Task inputs START
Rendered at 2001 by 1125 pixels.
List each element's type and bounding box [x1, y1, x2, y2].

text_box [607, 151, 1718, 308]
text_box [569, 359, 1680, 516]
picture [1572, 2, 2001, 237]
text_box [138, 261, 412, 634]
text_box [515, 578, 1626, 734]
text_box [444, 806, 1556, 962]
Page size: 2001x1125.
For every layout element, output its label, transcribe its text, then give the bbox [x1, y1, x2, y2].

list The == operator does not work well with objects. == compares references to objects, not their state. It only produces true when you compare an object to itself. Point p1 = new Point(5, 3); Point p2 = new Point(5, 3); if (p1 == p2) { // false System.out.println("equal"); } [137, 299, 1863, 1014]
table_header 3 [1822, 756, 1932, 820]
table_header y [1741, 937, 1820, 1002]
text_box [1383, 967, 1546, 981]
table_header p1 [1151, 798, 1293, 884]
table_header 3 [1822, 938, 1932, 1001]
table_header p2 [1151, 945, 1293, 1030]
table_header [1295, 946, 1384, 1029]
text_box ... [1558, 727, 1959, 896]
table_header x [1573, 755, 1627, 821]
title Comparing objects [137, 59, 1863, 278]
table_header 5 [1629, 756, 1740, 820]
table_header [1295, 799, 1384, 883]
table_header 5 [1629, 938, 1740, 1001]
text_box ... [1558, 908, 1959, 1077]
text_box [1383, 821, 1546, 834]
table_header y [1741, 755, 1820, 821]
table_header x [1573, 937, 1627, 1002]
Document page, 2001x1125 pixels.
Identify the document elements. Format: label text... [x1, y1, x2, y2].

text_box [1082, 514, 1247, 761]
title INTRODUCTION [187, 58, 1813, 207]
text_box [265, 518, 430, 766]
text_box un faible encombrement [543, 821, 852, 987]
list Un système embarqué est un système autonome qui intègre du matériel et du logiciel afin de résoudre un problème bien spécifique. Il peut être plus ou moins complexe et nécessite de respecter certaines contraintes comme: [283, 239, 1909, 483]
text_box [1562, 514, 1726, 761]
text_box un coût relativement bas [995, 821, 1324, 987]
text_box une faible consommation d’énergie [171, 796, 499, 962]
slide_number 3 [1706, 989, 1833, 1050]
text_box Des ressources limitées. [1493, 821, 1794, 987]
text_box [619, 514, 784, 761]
Task inputs END
### Job:
Tell how many lines in the material hold the word "pixels". Reply with the number only.

### Written solution:
2